Telma et Paco sont mère et fils. Las de leurs conditions de travail misérables sur les champs de leur pays d’origine, ils décident de partir rejoindre le père qui les attend déjà au Nord. À l’instar des milliers de clandestins qui tentent leur chance chaque année, ils vont donc  traverser le Mexique en sautant sur le toit d’un train de marchandises. Non sans s’être fait une promesse auparavant: si l’un tombe, l’autre doit poursuivre sa route sans se retourner. D’emblée, Telma chute et se fracture les jambes.
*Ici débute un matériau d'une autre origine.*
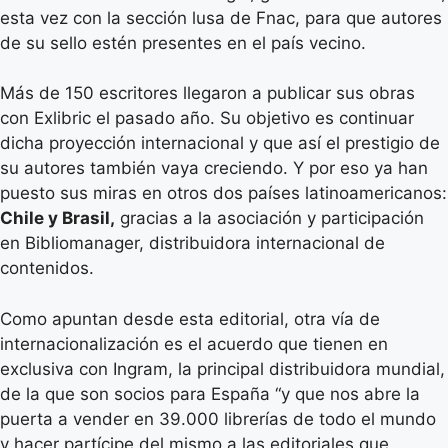
esta vez con la sección lusa de Fnac, para que autores
de su sello estén presentes en el país vecino.
Más de 150 escritores llegaron a publicar sus obras
con Exlibric el pasado año. Su objetivo es continuar
dicha proyección internacional y que así el prestigio de
su autores también vaya creciendo. Y por eso ya han
puesto sus miras en otros dos países latinoamericanos:
Chile y Brasil,
gracias a la asociación y participación
en Bibliomanager, distribuidora internacional de
contenidos.
Como apuntan desde esta editorial, otra vía de
internacionalización es el acuerdo que tienen en
exclusiva con Ingram, la principal distribuidora mundial,
de la que son socios para España “y que nos abre la
puerta a vender en 39.000 librerías de todo el mundo
y hacer partícipe del mismo a las editoriales que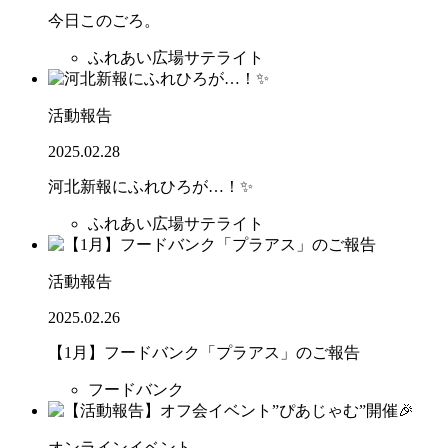
今日このごろ。
ふれあい広場サテライト
活動報告
2025.02.28
河北新報にふれひろが…！✨
ふれあい広場サテライト
活動報告
2025.02.26
【1月】フードバンク「プラアス」のご報告
フードバンク
オンラインイベント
La pièce va dès lors explorer successivement les deux possibilités qui s’offrent à Paco: se sacrifier en restant auprès de sa mère ou poursuivre sa route, le cœur chargé de remords.
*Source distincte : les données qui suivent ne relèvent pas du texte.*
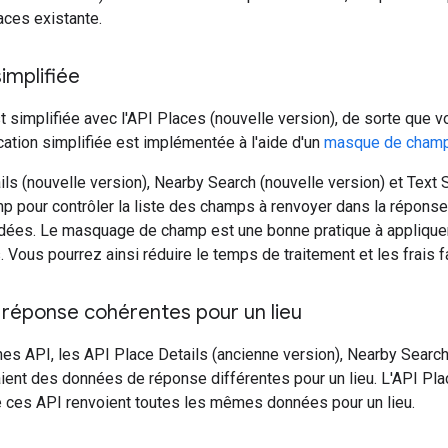
laces existante.
simplifiée
est simplifiée avec l'API Places (nouvelle version), de sorte qu
fication simplifiée est implémentée à l'aide d'un
masque de cham
ls (nouvelle version), Nearby Search (nouvelle version) et Text S
pour contrôler la liste des champs à renvoyer dans la réponse.
es. Le masquage de champ est une bonne pratique à appliquer
. Vous pourrez ainsi réduire le temps de traitement et les frais f
réponse cohérentes pour un lieu
es API, les API Place Details (ancienne version), Nearby Search
ient des données de réponse différentes pour un lieu. L'API Pla
e ces API renvoient toutes les mêmes données pour un lieu.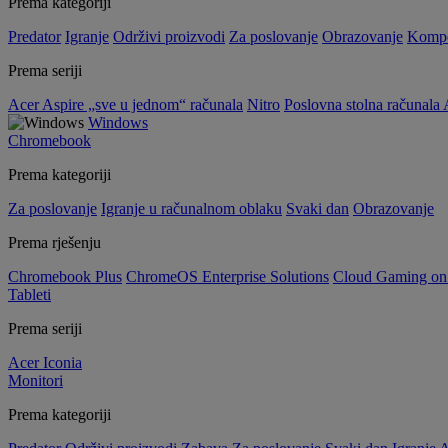
Prema kategoriji
Predator
Igranje
Održivi proizvodi
Za poslovanje
Obrazovanje
Kompo
Prema seriji
Acer Aspire „sve u jednom“ računala
Nitro
Poslovna stolna računala 
Windows
Chromebook
Prema kategoriji
Za poslovanje
Igranje u računalnom oblaku
Svaki dan
Obrazovanje
Prema rješenju
Chromebook Plus
ChromeOS Enterprise Solutions
Cloud Gaming o
Tableti
Prema seriji
Acer Iconia
Monitori
Prema kategoriji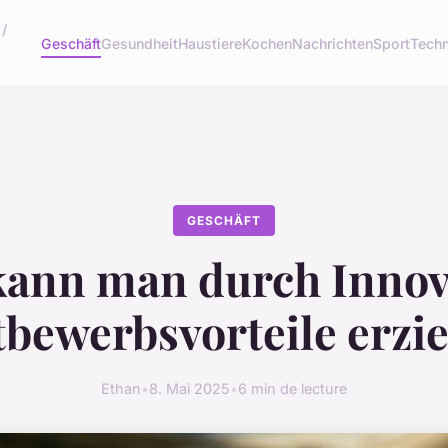
 /
Geschäft
Gesundheit
Haustiere
Kochen
Nachrichten
Sport
Techn
GESCHÄFT
kann man durch Innov
bewerbsvorteile erzi
Ethan
•
8. Mai 2025
•
6 min de lecture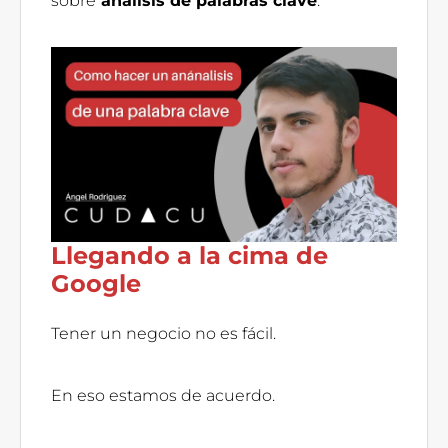
sobre
análisis de palabras clave
.
Llegando a la cima de
Google
Tener un negocio no es fácil.
En eso estamos de acuerdo.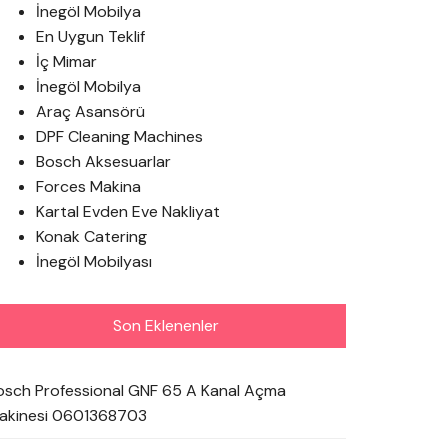
İnegöl Mobilya
En Uygun Teklif
İç Mimar
İnegöl Mobilya
Araç Asansörü
DPF Cleaning Machines
Bosch Aksesuarlar
Forces Makina
Kartal Evden Eve Nakliyat
Konak Catering
İnegöl Mobilyası
Son Eklenenler
osch Professional GNF 65 A Kanal Açma
akinesi 0601368703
«On a souvent ce choix-là à faire entre se sacrifier ou regretter d’avoir été soi-même et cette frontière-là est également très présente dans la pièce», souligne en entrevue Jean-Sébastien Ouellette. On l’aura compris, les «frontières» qu’aborde cette œuvre ne sont pas uniquement géographiques. «Tous les personnages sont à la frontière de quelque chose. Ils doivent faire un pas pour accéder à autre chose. Ils ont à composer avec des frontières psychologiques», met en évidence Isabelle Hubert. La présence de personnages en souffrance est d’ailleurs une constante dans les pièces de l’auteure: elle éprouve «de la sympathie pour leur douleur et ressent le besoin d’en témoigner».
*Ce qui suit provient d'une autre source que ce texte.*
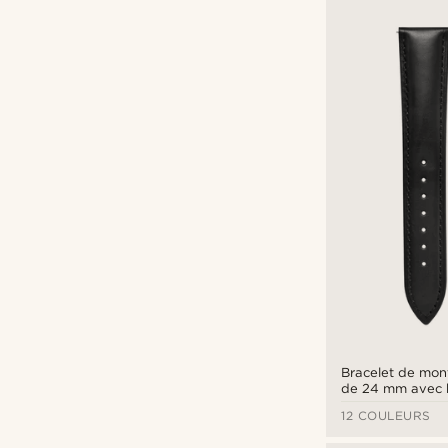
Types de personnalisation
Gravure
(3)
Bracelet de mont
de 24 mm avec b
Système de fixat
12 COULEURS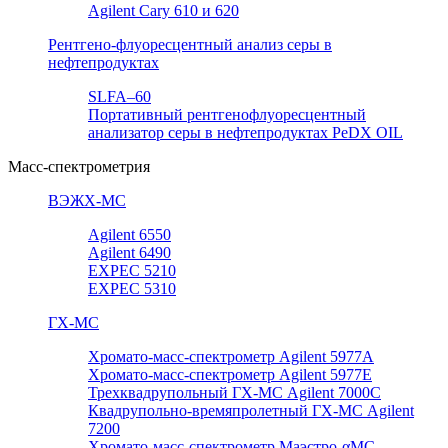
Agilent Cary 610 и 620
Рентгено-флуоресцентный анализ серы в
нефтепродуктах
SLFA–60
Портативный рентгенофлуоресцентный
анализатор серы в нефтепродуктах PeDX OIL
Масс-спектрометрия
ВЭЖХ-МС
Agilent 6550
Agilent 6490
EXPEC 5210
EXPEC 5310
ГХ-МС
Хромато-масс-спектрометр Agilent 5977А
Хромато-масс-спектрометр Agilent 5977E
Трехквадрупольный ГХ-МС Agilent 7000C
Квадрупольно-времяпролетный ГХ-МС Agilent
7200
Хромато-масс-спектрометр Маэстро-αМС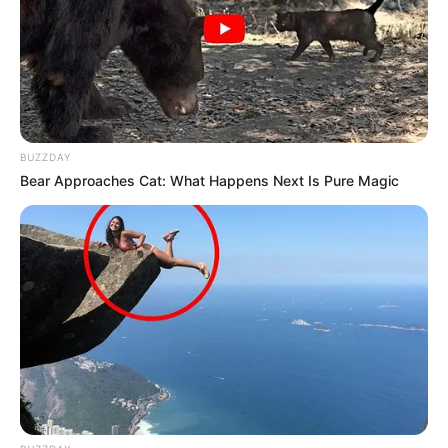
BUZZDAY
Bear Approaches Cat: What Happens Next Is Pure Magic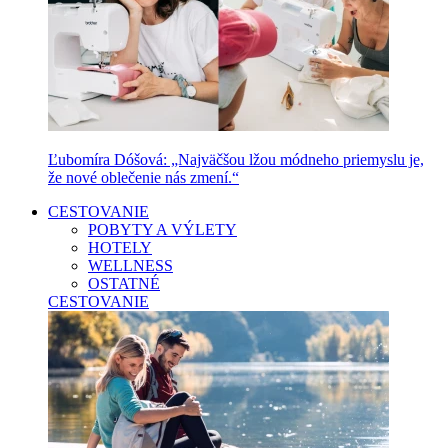
Ľubomíra Dóšová: „Najväčšou lžou módneho priemyslu je,
že nové oblečenie nás zmení.“
CESTOVANIE
POBYTY A VÝLETY
HOTELY
WELLNESS
OSTATNÉ
CESTOVANIE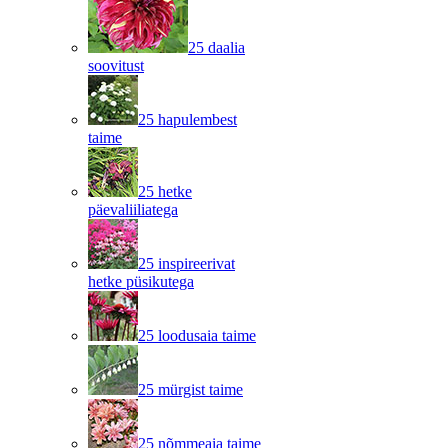
25 daalia
soovitust
25 hapulembest
taime
25 hetke
päevaliiliatega
25 inspireerivat
hetke püsikutega
25 loodusaia taime
25 mürgist taime
25 nõmmeaia taime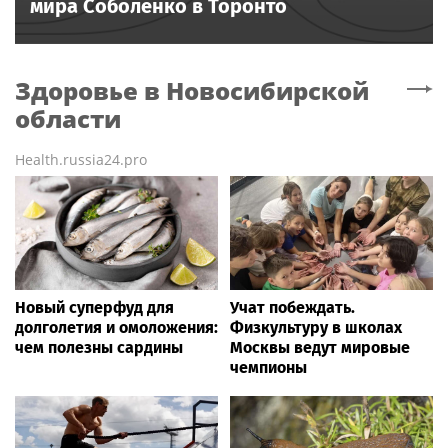
мира Соболенко в Торонто
Здоровье
в Новосибирской
области
Health.russia24.pro
Новый суперфуд для
Учат побеждать.
долголетия и омоложения:
Физкультуру в школах
чем полезны сардины
Москвы ведут мировые
чемпионы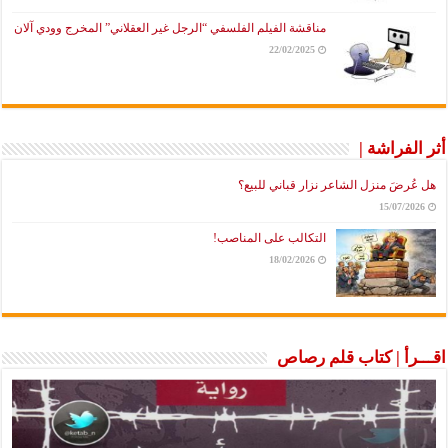
مناقشة الفيلم الفلسفي “الرجل غير العقلاني” المخرج وودي آلان
22/02/2025
أثر الفراشة |
هل عُرضَ منزل الشاعر نزار قباني للبيع؟
15/07/2026
التكالب على المناصب!
18/02/2026
اقـــرأ | كتاب قلم رصاص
Humains, les personnages de Frontières, qui évoluent entre la simplicité touchante de leurs désirs et l’horreur des situations qu’ils vivent, le sont plus que jamais. Comme Fabio ce membre de gang à qui son comparse, Raul, demande de régler son compte à quelqu’un, alors même qu’il manifeste de façon presque enfantine son souhait d’aller à la pêche. Et Raul de lui rétorquer que «la vie n’est pas une partie de pêche». Finement ciselées, les répliques sont d’une justesse et d’une profondeur tragiques désarmantes.

Aborder l’immigration

Tout aussi efficace, la mise en scène économe de M. Ouellette permet au drame humain de couler tout seul. Une théâtralité résolument cinématographique, où l’on passe d’une scène à l’autre à travers des enchaînements fluides et sans perdre le rythme. Le spectateur est plongé dans la scène suivante, pendant que le décor de la scène précédente disparaît discrètement. Les effets de lumière et les projections méritent une mention particulière: leur maîtrise impeccable laisse le sentiment que les ressources scéniques sont inépuisables. Seul bémol, le fait que certains acteurs jouent – avec brio d’ailleurs – plusieurs rôles en même temps, peut être mêlant parfois pour le spectateur.

Brassant des thèmes certainement actuels comme l’immigration, la foi et la soif de liberté, Frontières pointe du doigt la difficulté pour «chaque personne d’être elle-même, tout en s’intégrant», explique M. Ouellette. Et si la pièce ne cherche pas à apporter des réponses mais bien à susciter la réflexion, on ressort de la salle avec une conviction: au delà des chiffres, l’immigration c’est avant tout un condensé d’histoires humaines.